REQUIREMENT: In the records below, find the line containing "pinky mcp: (1135, 673)" and the line containing "thumb ip: (1035, 716)"; please repeat exactly the lines from one to the other, both included, and nothing more.

::: DATA SHOWN

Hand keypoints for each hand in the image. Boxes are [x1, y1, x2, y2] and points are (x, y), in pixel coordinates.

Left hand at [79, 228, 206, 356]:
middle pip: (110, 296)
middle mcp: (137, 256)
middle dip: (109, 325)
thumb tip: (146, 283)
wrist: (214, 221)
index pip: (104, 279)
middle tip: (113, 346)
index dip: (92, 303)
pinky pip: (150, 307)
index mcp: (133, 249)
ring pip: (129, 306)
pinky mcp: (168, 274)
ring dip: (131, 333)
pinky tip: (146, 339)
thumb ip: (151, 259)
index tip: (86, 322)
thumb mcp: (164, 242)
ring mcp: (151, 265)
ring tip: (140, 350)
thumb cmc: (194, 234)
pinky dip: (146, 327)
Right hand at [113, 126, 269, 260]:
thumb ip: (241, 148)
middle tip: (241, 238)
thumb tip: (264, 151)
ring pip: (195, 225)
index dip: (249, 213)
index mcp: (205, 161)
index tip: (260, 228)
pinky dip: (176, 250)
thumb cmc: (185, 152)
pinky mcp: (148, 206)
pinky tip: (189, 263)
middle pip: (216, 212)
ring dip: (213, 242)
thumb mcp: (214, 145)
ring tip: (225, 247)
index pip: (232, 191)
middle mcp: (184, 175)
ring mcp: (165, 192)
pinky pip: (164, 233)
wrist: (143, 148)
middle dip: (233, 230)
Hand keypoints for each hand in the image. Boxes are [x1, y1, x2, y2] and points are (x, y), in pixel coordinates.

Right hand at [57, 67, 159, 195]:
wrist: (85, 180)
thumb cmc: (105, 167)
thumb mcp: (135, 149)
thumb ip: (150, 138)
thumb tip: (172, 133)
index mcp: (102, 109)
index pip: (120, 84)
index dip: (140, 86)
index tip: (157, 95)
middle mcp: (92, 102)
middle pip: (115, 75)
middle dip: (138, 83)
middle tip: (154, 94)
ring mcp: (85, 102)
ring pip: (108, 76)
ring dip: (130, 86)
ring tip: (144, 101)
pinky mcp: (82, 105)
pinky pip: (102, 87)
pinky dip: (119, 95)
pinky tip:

::::::
::: DATA SHOWN

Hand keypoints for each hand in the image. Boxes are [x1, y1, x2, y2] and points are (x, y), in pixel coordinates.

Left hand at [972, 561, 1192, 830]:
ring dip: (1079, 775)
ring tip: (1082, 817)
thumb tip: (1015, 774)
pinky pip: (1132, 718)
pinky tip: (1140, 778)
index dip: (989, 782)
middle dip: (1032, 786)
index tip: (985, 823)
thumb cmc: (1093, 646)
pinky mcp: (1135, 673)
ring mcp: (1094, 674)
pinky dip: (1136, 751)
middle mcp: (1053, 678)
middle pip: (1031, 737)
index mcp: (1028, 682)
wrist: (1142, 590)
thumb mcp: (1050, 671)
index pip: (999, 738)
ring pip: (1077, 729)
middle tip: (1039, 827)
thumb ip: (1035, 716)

::::::

PROBLEM SOLUTION:
pinky mcp: (1135, 673)
ring mcp: (1094, 674)
pinky dip: (1136, 751)
middle mcp: (1053, 678)
middle pip: (1031, 737)
index mcp: (1028, 682)
wrist: (1142, 590)
thumb mcp: (1050, 671)
index pip: (999, 738)
ring pip: (1077, 729)
middle tip: (1039, 827)
thumb ip: (1035, 716)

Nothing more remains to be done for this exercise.